At the turn of the 20th century, Pit Bulls were considered the number one family dog to have due to their loyalty and gentleness towards children. In recent years, highly publicized cases of Pit Bull fighting rings have led to many misconceptions about these breeds. Pit Bulls may be the most mysterious dogs in America- loved by their owners, feared by others and sensationalized by the media
10. The Pit Bull is a Specific Breed
The Pit Bull is commonly referred to as a specific breed of dog. In fact, Pit Bulls make up a group of several different breeds of dog. Most notably the American Staffordshire Terrier, Staffordshire Bull Terrier and American Pit Bull Terrier. All of these breeds share similarities in build, coloring and temperament. In some areas, Breed Selective Legislation has led to non related large breeds being considered a Pit Bull, such as the Cane Corso or Alano Espanol.
9. Pit Bulls Are Aggressive to Humans
Many people believe that Pit Bulls are likely to show human aggression or to “turn” on their owners suddenly and without warning. In fact, Pit Bulls were originally bred to show no aggression towards any humans, especially their owners.

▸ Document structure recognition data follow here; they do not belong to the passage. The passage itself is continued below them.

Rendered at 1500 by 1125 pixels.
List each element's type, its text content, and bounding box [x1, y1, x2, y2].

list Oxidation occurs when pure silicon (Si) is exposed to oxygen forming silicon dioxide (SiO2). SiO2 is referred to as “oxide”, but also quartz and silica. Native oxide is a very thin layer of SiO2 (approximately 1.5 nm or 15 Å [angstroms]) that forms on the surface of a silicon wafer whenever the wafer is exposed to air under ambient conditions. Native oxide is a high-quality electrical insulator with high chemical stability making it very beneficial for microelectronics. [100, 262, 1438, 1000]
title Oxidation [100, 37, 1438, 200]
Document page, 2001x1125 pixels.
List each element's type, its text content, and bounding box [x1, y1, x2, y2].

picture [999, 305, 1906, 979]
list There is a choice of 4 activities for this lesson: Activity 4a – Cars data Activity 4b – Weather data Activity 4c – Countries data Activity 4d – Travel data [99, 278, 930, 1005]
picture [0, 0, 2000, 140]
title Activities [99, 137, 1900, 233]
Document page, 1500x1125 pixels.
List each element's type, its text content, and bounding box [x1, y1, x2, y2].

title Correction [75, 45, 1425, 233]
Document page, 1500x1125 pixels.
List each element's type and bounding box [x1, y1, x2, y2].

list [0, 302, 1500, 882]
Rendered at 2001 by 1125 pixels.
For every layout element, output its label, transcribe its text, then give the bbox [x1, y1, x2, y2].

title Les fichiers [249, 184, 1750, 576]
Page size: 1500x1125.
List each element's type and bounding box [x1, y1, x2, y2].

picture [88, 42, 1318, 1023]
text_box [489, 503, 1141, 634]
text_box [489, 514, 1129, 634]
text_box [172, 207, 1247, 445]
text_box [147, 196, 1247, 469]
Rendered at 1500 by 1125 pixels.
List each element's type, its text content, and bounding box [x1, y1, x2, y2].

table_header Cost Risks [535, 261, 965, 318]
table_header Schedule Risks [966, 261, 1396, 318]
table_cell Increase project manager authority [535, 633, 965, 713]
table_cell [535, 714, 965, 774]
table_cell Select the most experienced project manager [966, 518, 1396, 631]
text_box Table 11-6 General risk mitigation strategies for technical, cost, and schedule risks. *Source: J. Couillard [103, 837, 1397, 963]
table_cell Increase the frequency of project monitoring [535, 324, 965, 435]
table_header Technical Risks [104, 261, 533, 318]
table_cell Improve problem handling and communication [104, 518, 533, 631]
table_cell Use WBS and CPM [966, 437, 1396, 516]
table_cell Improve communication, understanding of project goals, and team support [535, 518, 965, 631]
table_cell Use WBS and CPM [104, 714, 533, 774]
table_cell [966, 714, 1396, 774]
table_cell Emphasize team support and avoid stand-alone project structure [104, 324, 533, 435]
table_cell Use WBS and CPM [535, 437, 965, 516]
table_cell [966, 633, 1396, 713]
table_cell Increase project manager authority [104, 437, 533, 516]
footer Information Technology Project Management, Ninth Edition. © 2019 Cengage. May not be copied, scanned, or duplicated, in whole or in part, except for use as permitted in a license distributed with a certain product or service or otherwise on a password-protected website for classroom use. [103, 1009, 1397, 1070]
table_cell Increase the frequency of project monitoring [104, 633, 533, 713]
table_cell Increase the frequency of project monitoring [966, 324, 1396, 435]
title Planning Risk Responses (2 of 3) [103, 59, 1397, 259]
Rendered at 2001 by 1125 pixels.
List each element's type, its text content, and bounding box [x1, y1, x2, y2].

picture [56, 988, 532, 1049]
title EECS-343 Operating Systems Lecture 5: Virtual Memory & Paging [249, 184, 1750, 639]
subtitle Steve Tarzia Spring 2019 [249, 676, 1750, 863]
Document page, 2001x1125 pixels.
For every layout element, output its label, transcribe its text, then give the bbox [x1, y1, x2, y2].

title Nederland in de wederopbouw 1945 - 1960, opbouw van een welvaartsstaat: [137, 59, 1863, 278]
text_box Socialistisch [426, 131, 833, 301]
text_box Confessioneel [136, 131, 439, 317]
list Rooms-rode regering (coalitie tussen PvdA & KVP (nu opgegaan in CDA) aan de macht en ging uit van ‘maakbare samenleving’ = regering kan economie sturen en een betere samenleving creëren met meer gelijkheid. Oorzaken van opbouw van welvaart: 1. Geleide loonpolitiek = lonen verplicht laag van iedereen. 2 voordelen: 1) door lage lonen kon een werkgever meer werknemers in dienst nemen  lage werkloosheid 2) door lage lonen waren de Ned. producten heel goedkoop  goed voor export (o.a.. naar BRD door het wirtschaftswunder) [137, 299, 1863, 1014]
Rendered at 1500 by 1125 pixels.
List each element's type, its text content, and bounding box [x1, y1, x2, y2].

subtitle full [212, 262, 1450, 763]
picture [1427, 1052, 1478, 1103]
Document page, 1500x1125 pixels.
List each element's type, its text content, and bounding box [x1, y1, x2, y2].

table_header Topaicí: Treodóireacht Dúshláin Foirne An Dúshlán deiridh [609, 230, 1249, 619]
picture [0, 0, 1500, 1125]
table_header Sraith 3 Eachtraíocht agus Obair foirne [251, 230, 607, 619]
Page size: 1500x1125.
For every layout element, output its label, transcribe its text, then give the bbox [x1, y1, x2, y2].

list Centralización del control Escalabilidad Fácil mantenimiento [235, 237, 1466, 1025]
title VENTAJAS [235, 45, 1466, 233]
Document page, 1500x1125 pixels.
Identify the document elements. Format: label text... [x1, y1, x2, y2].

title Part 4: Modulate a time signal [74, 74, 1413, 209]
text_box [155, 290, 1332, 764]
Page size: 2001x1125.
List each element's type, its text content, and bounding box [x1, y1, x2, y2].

Properly trained Pit Bulls are no more likely to be human aggressive than any other breed of dog.
8. Pit Bulls Have Locking Jaws
Pit Bulls are said to have jaws that lock on to whatever they bite down on, making it impossible to remove the dog from the object. Some people also believe a Pit Bull can actually dislocate its jaw to grasp on to an object larger than the dog’s mouth. A study done by the University of Georgia disproves this myth. In fact, the scientists found no unique feature on a Pit Bull that would allow them to lock their jaws.
7. The Pit Bull’s Brain Never Stops Growing
This misconception likely started from the unusually large head seen on many American Staffordshire Terriers. Many people believe that a Pit Bull’s brain starts growing from birth and never stops. As a result the dog will go insane at a certain age or have a truly huge head. In fact, the brick shaped heads found on most Pit Bulls do stop growing when the dog reaches maturity.
6. Pit Bulls Are Commonly Bred for Fighting
Largely publicized cases like Michael Vick’s pit bull fighting ring have led to the belief that the majority of people breed pit bulls to fight them in a ring. Originally, pit bulls were bred for physical tasks such as hunting and occasionally fighting. However, the majority of modern breeders choose to breed pit bulls to be a family’s companion, not a fighter.
5. Pit Bulls Are Not as Intelligent as Other Breeds
Some people believe a Pit Bull lacks the intelligence of other large breeds such as Labradors. Pit bulls are actually quite easy to train. The Pit’s willingness to learn and desire to please their owners makes it easy for them to pick up even the most advanced tricks quickly. Pit Bulls are also great climbers- many can climb trees- and love puzzle toys and hide and go seek type games.
4. Pit Bulls Have a Stronger Bite PSI Than Other Breeds
Many people believe that a Pit Bull has fiercely strong pounds per square inch of bite pressure, up to 10,000 PSI, meaning that Pit Bull could bite harder than any other breed. National Geographic completed a control study of animal bites using several different species. Crocodiles made the top of the list, with a 2,500 PSI, while dogs made the bottom of the list, with an average 320 PSI. The study used three large breeds of dogs, a German Sheppard, a Rottweiler and a Pit Bull. The Pit Bull was found to have the least bite pressure of the three, according to the American Humane Association.
3. Pit Bulls Attack Without Warning
Pit Bulls, like any other type of dog, typically attack vary rarely and always with provocation. All dogs give off warning signs, such as stiffening their bodies, before attacking any other creature. With proper training, good socialization and owner responsibility, a pit bull is just as unlikely to attack another dog or a person as any other breed of dog.
2. Pit Bulls Do Not Feel Pain
Many breeders will tell you that a Pit Bull has a high pain tolerance, or simply does not feel pain. In fact, all breeds of dogs share the same nervous system. This system allows them to feel pain similar to what any human would feel. The misconception that a pit bull does not feel pain comes from the breed’s tendency to under react in physically stressful situations. Pit bulls were originally bred for a high level of “gameness,” meaning they will continue to try completing a task despite physical discomfort. While many people feel a pit bull not stopping to whine or cry out during stressful training or hunting sessions is a sign of a lack of pain, it is actually a sign of the breed’s desire to complete a task and please their owners.
1. Pit Bulls Bite More Than Any Other Breed
Media hype is largely responsible for this misconception. News reports of a single Pit Bull bite often make the numbers of Pit Bull attacks on humans largely inflated. In fact, the United States currently has no system in place that tracts the number of dog bites or attacks by any breed. According to the American Humane Association, the Center for Disease Control did a study on dog attacks in the United States for the years 1979 through 1998. The study proved inconclusive, mostly due to the difficulty of assigning a breed of dog for every attack and the large number of attacks in the home that go unreported.